CVE-2026-10029
MediumCVSS 5.3Exploitation Probability (EPSS)
Low risk23th percentile — higher than 23% of all known CVEs
Summary
The Event Koi Lite – Events Calendar, Event Management, RSVP, and Tickets plugin for WordPress is vulnerable to Sensitive Information Exposure in all versions up to and including 1.3.13.1. This allows unauthenticated attackers to extract sensitive data such as virtual meeting URLs and location data.
Risk Assessment
The exposure of sensitive information may lead to privacy violations and allow attackers access to protected data, potentially resulting in serious consequences for the organization.
Recommendation
It is recommended to update the plugin to the latest version to mitigate this vulnerability and review the security of sensitive data stored in the system.
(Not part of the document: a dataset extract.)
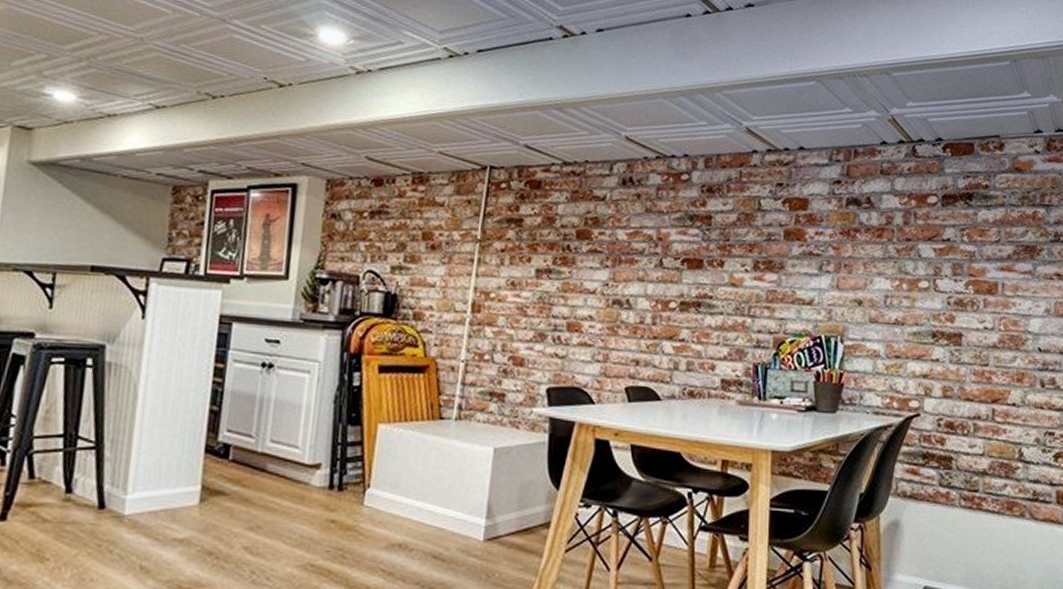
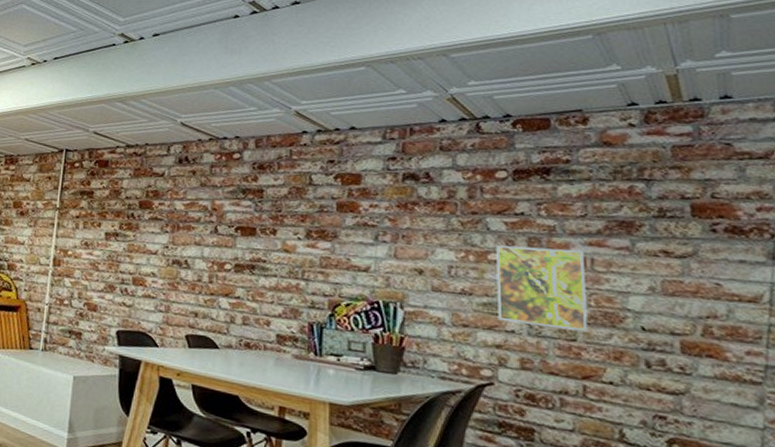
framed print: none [925,272,997,356] -> present [496,245,588,332]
Original NVD description (English source)
The Event Koi Lite – Events Calendar, Event Management, RSVP, and Tickets plugin for WordPress is vulnerable to Sensitive Information Exposure in all versions up to, and including, 1.3.13.1 via the get_events. This makes it possible for unauthenticated attackers to extract sensitive data including virtual meeting URLs, physical location data, latitude/longitude coordinates, Google Maps links, and RSVP configuration belonging to draft, pending, and private events that are otherwise inaccessible via public URLs.